Brief
Write out the entries below exactly, from the first line to the one with "Konferenztische BASE-MODUL", both ends included.

Source records

####

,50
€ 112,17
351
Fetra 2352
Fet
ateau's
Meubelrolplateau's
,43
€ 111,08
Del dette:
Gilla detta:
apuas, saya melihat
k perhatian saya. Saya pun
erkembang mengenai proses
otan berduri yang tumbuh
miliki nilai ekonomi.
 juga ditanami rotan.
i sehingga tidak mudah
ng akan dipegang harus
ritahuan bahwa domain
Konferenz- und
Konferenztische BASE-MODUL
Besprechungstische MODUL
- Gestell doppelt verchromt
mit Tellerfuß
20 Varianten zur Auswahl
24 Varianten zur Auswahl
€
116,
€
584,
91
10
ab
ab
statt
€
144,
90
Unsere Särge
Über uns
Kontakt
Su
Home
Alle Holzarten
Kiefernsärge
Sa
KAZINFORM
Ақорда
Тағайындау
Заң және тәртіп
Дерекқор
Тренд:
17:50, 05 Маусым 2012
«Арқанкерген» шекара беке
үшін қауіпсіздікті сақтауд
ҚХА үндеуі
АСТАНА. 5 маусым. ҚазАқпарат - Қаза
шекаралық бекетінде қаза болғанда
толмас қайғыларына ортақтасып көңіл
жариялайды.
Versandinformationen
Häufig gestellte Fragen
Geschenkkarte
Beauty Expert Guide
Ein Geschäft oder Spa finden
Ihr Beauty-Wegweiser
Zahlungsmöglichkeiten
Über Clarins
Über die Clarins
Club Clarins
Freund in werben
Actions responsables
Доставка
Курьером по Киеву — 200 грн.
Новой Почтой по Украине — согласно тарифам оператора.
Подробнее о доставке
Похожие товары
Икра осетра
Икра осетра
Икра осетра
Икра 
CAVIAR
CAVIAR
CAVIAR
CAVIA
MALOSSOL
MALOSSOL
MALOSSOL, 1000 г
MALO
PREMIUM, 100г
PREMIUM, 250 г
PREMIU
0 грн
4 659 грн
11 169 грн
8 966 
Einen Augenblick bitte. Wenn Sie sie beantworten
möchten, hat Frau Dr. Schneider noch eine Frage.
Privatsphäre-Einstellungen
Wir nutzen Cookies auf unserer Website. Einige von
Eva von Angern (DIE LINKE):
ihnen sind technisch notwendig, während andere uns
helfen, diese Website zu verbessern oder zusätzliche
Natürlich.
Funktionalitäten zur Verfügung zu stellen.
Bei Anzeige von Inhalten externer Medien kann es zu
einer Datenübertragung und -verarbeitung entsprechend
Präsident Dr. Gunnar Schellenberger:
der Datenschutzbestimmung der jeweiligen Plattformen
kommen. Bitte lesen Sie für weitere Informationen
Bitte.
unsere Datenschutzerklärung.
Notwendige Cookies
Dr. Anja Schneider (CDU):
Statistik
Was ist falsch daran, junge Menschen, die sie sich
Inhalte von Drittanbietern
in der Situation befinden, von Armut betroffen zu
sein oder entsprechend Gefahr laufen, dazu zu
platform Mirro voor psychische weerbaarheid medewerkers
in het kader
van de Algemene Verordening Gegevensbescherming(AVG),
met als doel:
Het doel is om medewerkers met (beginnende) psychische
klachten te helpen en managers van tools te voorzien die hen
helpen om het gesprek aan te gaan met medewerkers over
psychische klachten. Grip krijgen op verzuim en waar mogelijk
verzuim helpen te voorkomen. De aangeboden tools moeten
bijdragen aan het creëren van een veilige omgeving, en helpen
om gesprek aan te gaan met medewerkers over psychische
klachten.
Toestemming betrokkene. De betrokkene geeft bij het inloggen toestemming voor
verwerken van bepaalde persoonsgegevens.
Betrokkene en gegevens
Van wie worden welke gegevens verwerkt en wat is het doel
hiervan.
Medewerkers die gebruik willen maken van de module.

####

Task result
,50
€ 112,17
351
Fetra 2352
Fet
ateau's
Meubelrolplateau's
,43
€ 111,08
Del dette:
Gilla detta:
apuas, saya melihat
k perhatian saya. Saya pun
erkembang mengenai proses
otan berduri yang tumbuh
miliki nilai ekonomi.
 juga ditanami rotan.
i sehingga tidak mudah
ng akan dipegang harus
ritahuan bahwa domain
Konferenz- und
Konferenztische BASE-MODUL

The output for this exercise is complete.